TASK STATEMENT - Take from the data every line in which the word "возьмете" is found.

RECORDS -

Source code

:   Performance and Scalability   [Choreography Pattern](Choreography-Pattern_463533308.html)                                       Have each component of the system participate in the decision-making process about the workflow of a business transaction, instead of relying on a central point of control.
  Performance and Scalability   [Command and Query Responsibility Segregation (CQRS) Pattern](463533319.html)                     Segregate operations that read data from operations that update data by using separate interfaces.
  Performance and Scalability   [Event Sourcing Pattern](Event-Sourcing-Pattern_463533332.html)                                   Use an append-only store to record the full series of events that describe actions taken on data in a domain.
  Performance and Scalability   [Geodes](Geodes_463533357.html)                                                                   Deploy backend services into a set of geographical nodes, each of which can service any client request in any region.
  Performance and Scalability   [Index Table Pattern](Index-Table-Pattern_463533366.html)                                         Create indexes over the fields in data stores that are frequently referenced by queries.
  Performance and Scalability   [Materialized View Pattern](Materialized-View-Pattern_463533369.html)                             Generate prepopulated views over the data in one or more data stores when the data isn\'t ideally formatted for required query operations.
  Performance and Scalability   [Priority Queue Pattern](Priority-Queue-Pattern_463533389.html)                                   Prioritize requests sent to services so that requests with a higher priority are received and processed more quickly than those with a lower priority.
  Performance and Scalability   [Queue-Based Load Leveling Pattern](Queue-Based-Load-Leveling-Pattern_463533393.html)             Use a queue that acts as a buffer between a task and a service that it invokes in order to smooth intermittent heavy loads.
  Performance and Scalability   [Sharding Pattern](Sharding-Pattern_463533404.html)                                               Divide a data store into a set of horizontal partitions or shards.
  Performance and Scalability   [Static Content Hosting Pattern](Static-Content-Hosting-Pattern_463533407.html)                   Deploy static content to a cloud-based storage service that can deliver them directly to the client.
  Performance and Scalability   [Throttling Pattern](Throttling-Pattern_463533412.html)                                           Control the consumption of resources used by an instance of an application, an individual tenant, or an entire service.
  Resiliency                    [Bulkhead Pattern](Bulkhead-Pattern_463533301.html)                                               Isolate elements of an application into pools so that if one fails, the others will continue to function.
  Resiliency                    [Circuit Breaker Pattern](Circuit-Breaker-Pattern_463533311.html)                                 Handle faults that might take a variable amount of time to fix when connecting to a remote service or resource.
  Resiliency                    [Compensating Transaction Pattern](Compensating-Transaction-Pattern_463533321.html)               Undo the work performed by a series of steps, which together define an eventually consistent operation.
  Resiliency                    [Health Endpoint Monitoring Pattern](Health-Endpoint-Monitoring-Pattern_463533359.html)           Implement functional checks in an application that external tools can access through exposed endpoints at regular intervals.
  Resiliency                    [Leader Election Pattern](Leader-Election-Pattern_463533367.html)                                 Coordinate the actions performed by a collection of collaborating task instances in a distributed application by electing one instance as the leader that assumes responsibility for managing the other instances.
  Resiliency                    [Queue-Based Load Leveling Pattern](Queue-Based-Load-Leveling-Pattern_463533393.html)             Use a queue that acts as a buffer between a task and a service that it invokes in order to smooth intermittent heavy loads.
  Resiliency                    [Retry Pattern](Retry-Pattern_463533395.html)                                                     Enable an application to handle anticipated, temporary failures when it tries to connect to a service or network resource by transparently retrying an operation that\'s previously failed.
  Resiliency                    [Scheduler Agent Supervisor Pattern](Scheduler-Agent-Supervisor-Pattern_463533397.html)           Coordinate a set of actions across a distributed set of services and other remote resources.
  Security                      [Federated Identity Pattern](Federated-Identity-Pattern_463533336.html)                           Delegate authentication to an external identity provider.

==

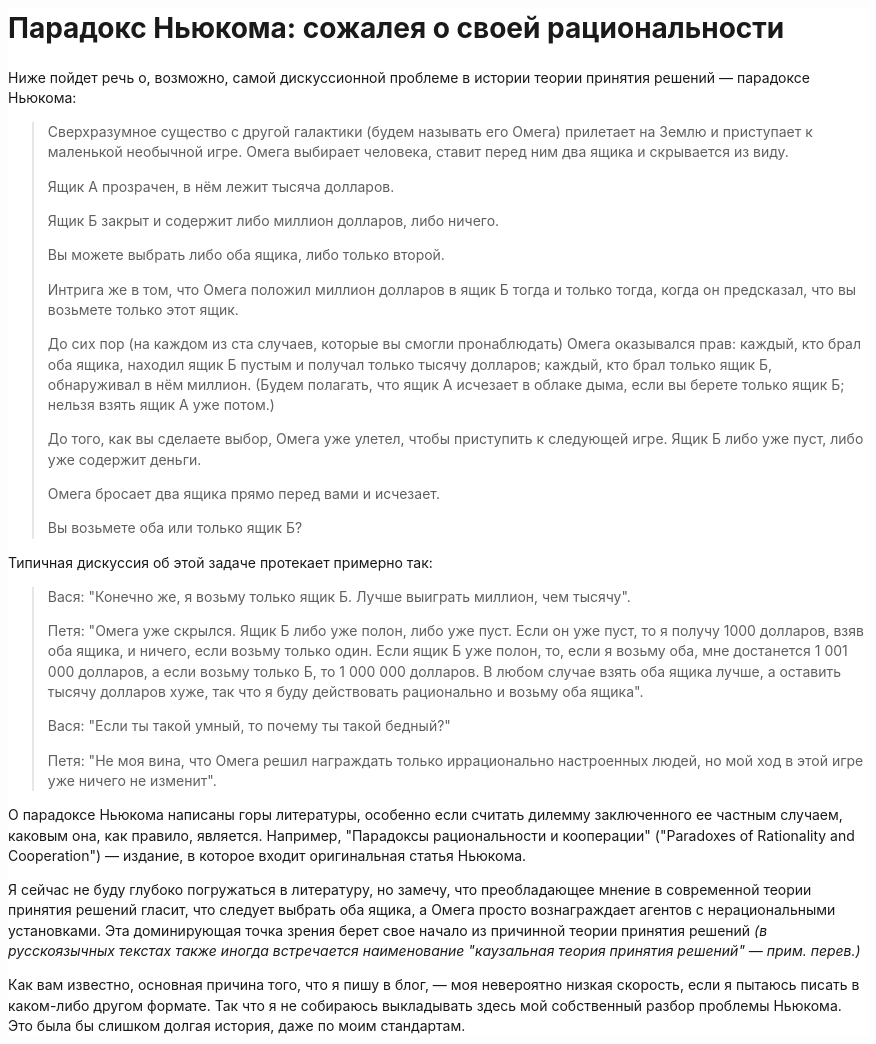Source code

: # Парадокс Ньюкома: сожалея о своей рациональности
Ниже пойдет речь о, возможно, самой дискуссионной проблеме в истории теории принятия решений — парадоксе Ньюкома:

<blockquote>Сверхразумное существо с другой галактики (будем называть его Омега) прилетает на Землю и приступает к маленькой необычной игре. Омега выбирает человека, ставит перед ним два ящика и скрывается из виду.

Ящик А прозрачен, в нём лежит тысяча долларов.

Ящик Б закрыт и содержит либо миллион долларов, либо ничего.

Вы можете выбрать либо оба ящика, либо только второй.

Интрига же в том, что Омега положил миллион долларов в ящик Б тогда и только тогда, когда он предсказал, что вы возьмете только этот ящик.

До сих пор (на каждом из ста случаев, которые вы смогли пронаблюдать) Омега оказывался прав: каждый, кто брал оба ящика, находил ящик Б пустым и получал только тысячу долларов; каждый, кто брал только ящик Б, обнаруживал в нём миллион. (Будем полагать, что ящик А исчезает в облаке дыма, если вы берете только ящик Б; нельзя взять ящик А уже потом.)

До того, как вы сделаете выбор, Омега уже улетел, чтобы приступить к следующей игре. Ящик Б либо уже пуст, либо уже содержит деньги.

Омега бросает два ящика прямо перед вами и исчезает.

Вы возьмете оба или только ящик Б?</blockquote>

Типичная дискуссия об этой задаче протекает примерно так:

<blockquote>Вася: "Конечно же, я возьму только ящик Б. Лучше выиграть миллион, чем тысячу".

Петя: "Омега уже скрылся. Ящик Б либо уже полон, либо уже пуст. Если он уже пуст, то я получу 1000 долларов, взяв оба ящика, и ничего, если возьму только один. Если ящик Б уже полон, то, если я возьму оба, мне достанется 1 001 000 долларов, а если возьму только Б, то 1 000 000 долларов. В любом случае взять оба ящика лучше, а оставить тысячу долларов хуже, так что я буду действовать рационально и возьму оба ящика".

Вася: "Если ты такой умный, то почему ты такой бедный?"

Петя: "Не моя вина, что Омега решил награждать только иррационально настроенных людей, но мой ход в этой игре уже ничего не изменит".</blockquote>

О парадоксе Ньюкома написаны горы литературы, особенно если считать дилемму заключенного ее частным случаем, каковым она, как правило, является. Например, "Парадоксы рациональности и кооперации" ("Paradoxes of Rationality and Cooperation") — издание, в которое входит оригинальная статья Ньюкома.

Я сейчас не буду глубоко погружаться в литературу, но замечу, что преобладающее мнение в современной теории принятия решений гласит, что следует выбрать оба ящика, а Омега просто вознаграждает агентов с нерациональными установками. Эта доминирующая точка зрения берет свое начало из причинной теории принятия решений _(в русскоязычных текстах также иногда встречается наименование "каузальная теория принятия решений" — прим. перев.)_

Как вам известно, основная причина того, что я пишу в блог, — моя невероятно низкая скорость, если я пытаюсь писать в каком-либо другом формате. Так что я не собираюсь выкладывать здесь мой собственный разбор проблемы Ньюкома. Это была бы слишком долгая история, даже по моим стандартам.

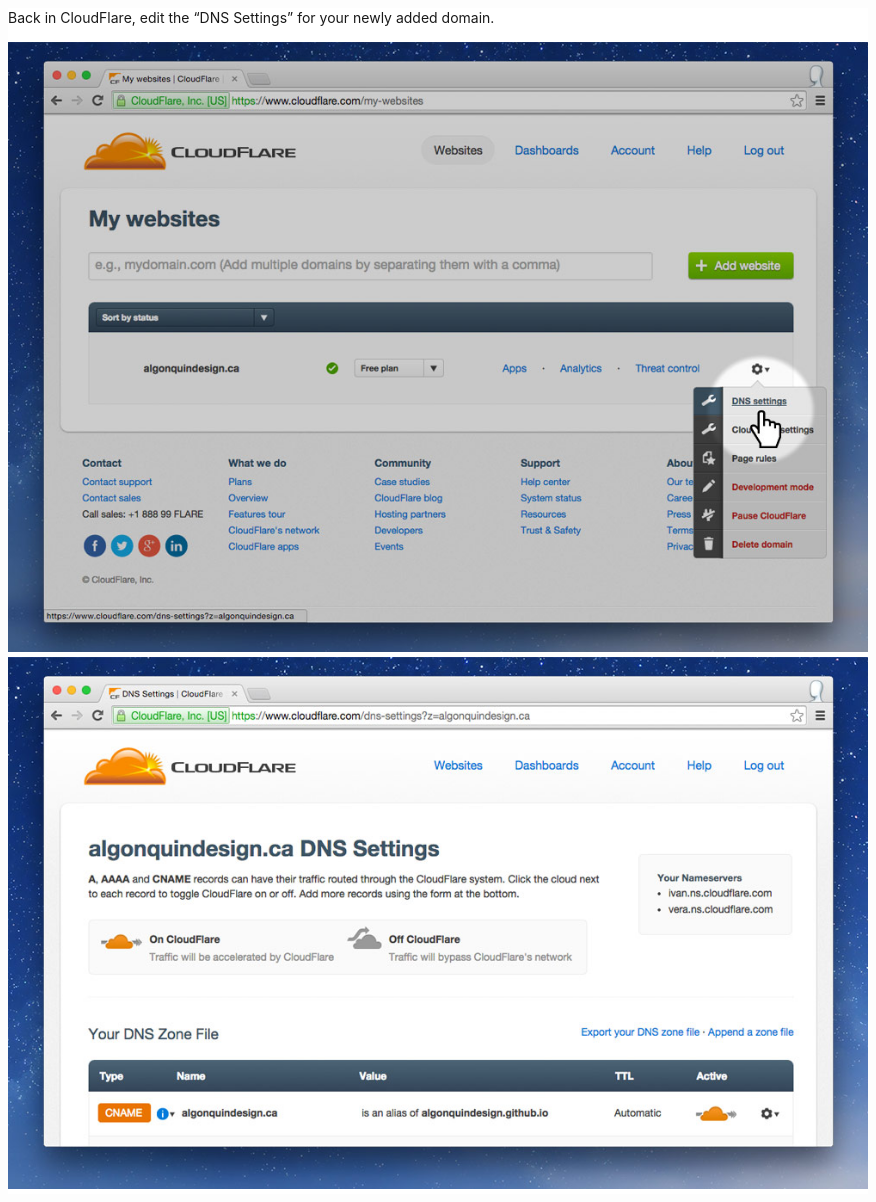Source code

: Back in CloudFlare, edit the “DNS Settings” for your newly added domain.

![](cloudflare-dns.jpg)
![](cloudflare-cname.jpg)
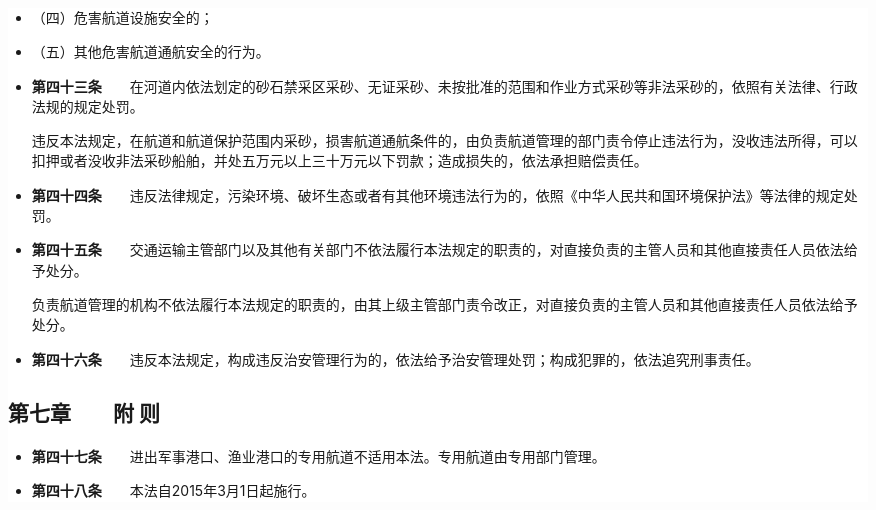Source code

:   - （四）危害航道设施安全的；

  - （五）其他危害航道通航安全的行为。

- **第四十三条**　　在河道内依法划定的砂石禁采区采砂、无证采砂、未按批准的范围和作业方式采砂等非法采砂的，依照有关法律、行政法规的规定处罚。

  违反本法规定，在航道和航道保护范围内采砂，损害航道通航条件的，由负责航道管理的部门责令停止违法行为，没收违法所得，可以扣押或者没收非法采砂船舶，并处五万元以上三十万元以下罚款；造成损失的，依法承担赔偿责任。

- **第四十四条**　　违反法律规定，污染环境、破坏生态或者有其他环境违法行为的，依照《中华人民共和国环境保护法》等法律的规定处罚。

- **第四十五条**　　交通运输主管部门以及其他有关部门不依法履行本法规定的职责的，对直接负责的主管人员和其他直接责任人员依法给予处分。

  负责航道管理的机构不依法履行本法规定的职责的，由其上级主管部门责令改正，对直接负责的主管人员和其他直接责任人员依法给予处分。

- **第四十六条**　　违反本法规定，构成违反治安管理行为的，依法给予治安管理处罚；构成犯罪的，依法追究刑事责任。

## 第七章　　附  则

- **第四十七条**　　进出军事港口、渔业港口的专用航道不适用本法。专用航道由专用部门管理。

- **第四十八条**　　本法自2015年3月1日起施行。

EXPECTED OUTPUT -
Интрига же в том, что Омега положил миллион долларов в ящик Б тогда и только тогда, когда он предсказал, что вы возьмете только этот ящик.
Вы возьмете оба или только ящик Б?</blockquote>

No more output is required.